Chavez a fait venir, à prix d’or, des dizaines de milliers de médecins mercenaires cubains – mais a laissé mourir ses hôpitaux. Il a, plutôt que de s’embêter à le produire, acheté à l’étranger
70 % du pain distribué au peuple, mais sans jamais se demander ce qui se passerait le jour où le baril de brut (aujourd’hui 110 dollars) retomberait à son prix (un peu plus de 20 dollars) de l’année de son arrivée au pouvoir : en clair, cela s’appelle la politique de l’autruche, ou de la cigale, ou hypothéquer, tout simplement, l’avenir.
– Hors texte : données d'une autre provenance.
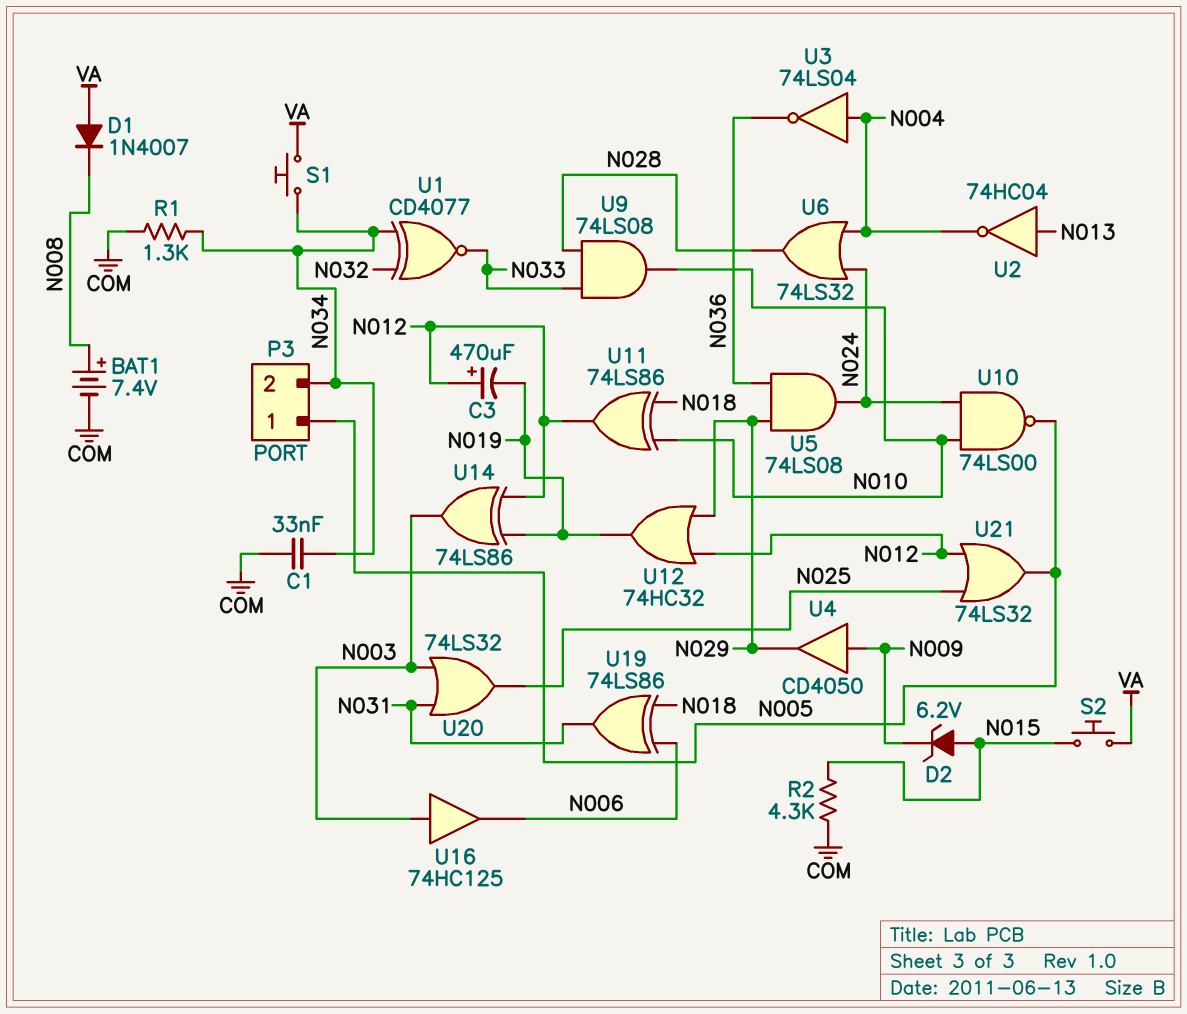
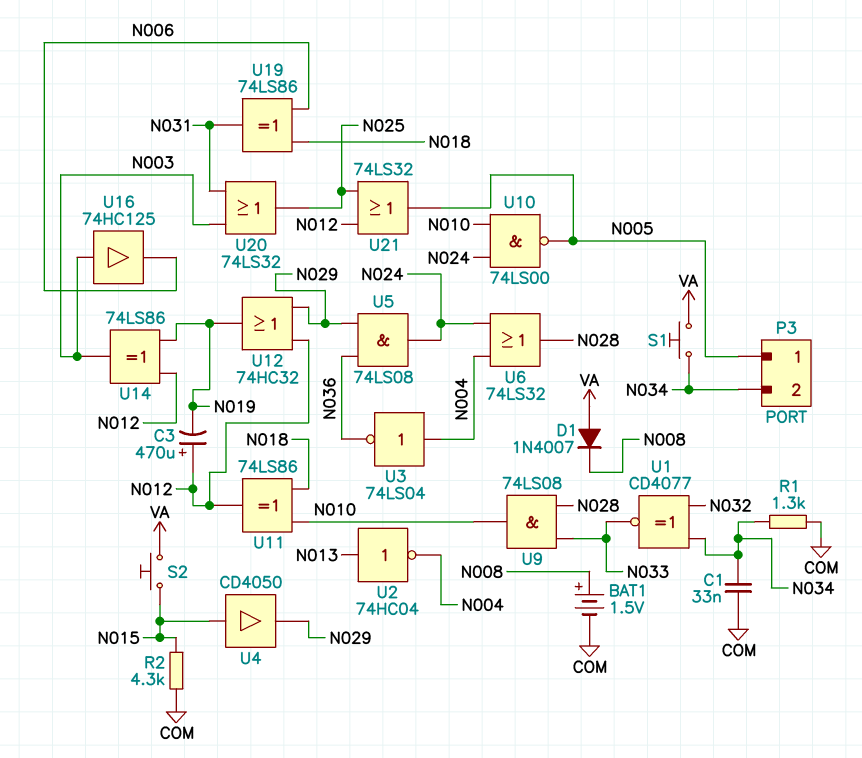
BAT1: 7.4V (plus N008, minus COM) -> 1.5V (plus N008, minus COM)
D2: zener 6.2V (A N015, K N009) -> none
U4: buffer CD4050 (in N009, out N029) -> buffer CD4050 (in N015, out N029)

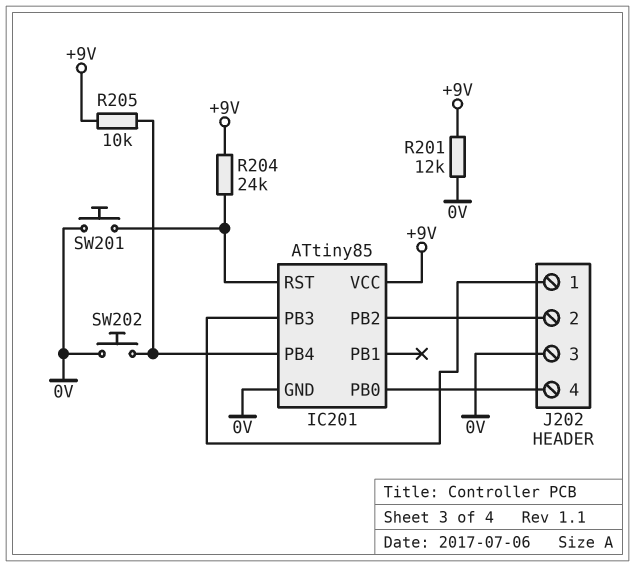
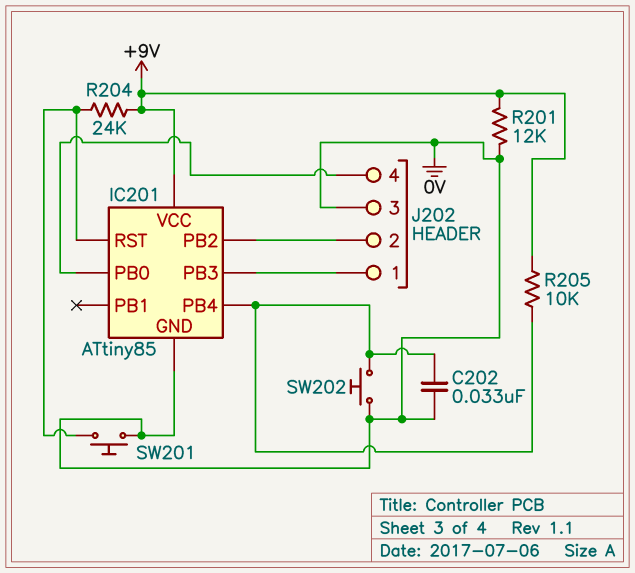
C202: none -> 33nF (0V, IC201/PB4)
Et si le régime a bien, en effet, donné du travail à nombre de ceux qui n’en avaient pas, il s’est heurté à cette loi d’airain qui, en économie, pénalise les systèmes fondés sur la rente, la corruption généralisée, le clientélisme à grande échelle et, last but not least, la création artificielle de richesse : l’augmentation du salaire minimal (aujourd’hui 250 dollars) aura été, sur quatorze ans, inférieure au chiffre de l’inflation ; la moitié de la population active vit toujours de débrouille et de petits boulots en marge de l’économie oficielle ; en sorte qu’il n’est pas exclu que cette longue décennie de socialisme pétrolier se solde par la paupérisation nette de ces fameuses couches populaires qui étaient censées bénéficier, pour prix de leur renoncement à des libertés devenues, comme le cancer, des produits d’exportation de l’impérialisme, de la manne dont les arrosait le dictateur prodigue.
Paix à l’homme Chavez, bien sûr.
Mais parler de bilan globalement positif du chavisme est une insulte au peuple vénézuélien.
Le présenter comme une alternative pour les peuples de la région témoignerait d’une irresponsabilité dont on espère la gauche européenne guérie.